Parallel reaction monitoring (PRM) sample preparation

Urea (8 M) was added to 200-µl samples, which were then sonicated in an ice bath and centrifuged at 4°C and 16,000 × g for 20 min to collect the supernatant. BCA quantification was performed on the supernatant and 15 µg of each sample was run on a 1% agarose gel. DTT (final concentration 10 mM) was added to 200 µg of each sample and incubated at 37°C for 1 h. IAA was added to a final concentration of 50 mM and samples were incubated in darkness for 30 min at 25°C. Trypsin was added to each sample (1:50) and incubated at 37°C overnight. After quantitative desalting, samples were mixed in equal volumes for testing.

LC-PRM/MS analysis

A total of 2 µg of peptide from each sample was used for LC-PRM/MS analysis. After sample loading, chromatographic separation was performed using a nanoflow Easy nLC1200 chromatography system (Thermo Fisher Scientific, Inc.). The liquid phase separation gradient was as follows: 0–5 min, linear gradient of buffer B solution from 2–5%; 5–45 min, the linear gradient of buffer B solution from 5–23%; 45–50 min, linear gradient of buffer B solution from 23–40%; 50–52 min, linear gradient of buffer B solution from 40–100%; and 52–60 min, buffer B solution was maintained at 100%. The Q Exactive HF-X mass spectrometer (Thermo Fisher Scientific, Inc.) was used for targeted PRM mass spectrometry analysis. The original PRM raw data files of the mass spectra obtained were analyzed using Skyline software (version 4.1) (13).

Bioinformatics analysis

Proteins with fold-change (FC) >1.5 or <0.667 and P<0.05 were considered as significantly differentially expressed proteins. Bioinformatics data were analyzed using Perseus (14), Microsoft Excel (Microsoft Corporation) and R (version 4.0.3; RStudio, Inc.) statistical computing software. Sequence annotations were extracted from UniProtKB/Swiss-Prot, Kyoto Encyclopedia of Genes and Genomes (KEGG) and Gene Ontology (GO) databases. GO and KEGG enrichment analyses were performed using Fisher's exact test and false discovery rate adjustment for multiple testing. GO terms were divided into three categories: Biological processes (BP), molecular functions (MF) and cellular components (CC). Enriched GO and KEGG pathways were classed as statistically significant if P<0.05.

Statistical analysis

Data were analyzed using SPSS software (version 20.0; IBM Corp.). Measurement data were presented as the mean ± standard deviation of three replicates for each group and the unpaired t-test was used for inter-group comparisons. Count data were presented as percentages and inter-group differences were compared using the χ2 test. P<0.05 was considered to indicate a statistically significant difference.

Results

Observation of breast cancer lymph node metastasis under CEUS guidance

CEUS was used to observe the changes in sentinel lymph nodes during the metastasis process of the breast cancer lymphatic metastasis group of rabbits. Percutaneous superficial ultrasound with Sonozoid demonstrated four contrast patterns in sentinel lymph nodes during breast cancer progression (Fig. 1): i) Uniform enhancement; ii) non-uniform enhancement; iii) peripheral ring enhancement with no internal enhancement; and iv) complete absence of enhancement in the lymph node with the presence of surrounding lymphatic vessels bypassing. To ensure that the extracted lymph originated from metastatic lymph nodes, the status of rabbit lymph nodes using CEUS was observed and ultrasound-guided lymph extraction was performed when there was no enhancement under contrast-enhanced ultrasound. During the experiment, the volume, maximum diameter and minimum diameter of the rabbit tumor were measured and recorded (Fig. 2) (Table I).

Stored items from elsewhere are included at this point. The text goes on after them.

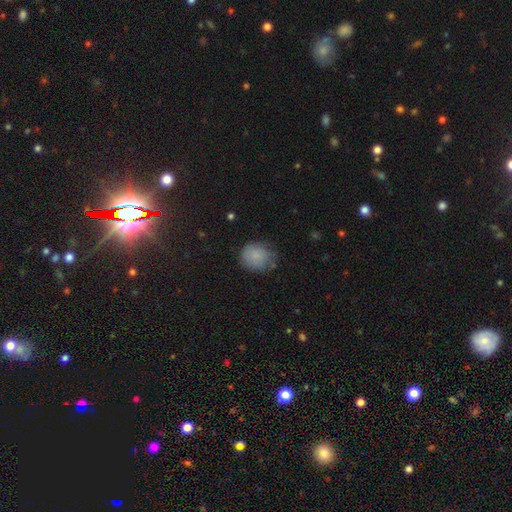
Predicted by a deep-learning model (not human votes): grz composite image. It shows a smooth galaxy with no disk features (82%) that is round (79%). Merging: none (63%).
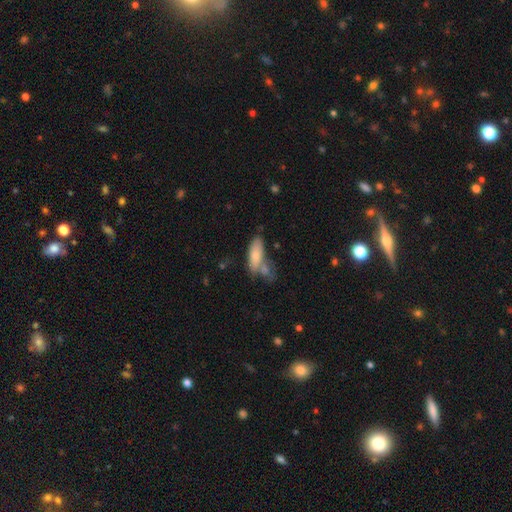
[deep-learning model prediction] A smooth galaxy with no disk features (74%) that is in between round and cigar-shaped (70%).

Vote fractions:
- Smooth or featured? smooth: 74% / featured or disk: 20% / star or artifact: 7%
- How rounded? in between: 70% / cigar-shaped: 28% / round: 3%
- Merging? none: 46% / merger: 30% / minor disturbance: 18% / major disturbance: 6%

Figure 1. Ultrasound imaging patterns of sentinel lymph nodes. (A) Homogeneous enhancement, (B) heterogeneous enhancement, (C) peripheral ring enhancement with no internal enhancement and (D) no enhancement with lymphatic vessel bypass around the lymph node. Respective features are indicated with arrows.

Figure 2. Tumor volume in rabbits over the course of the experiment.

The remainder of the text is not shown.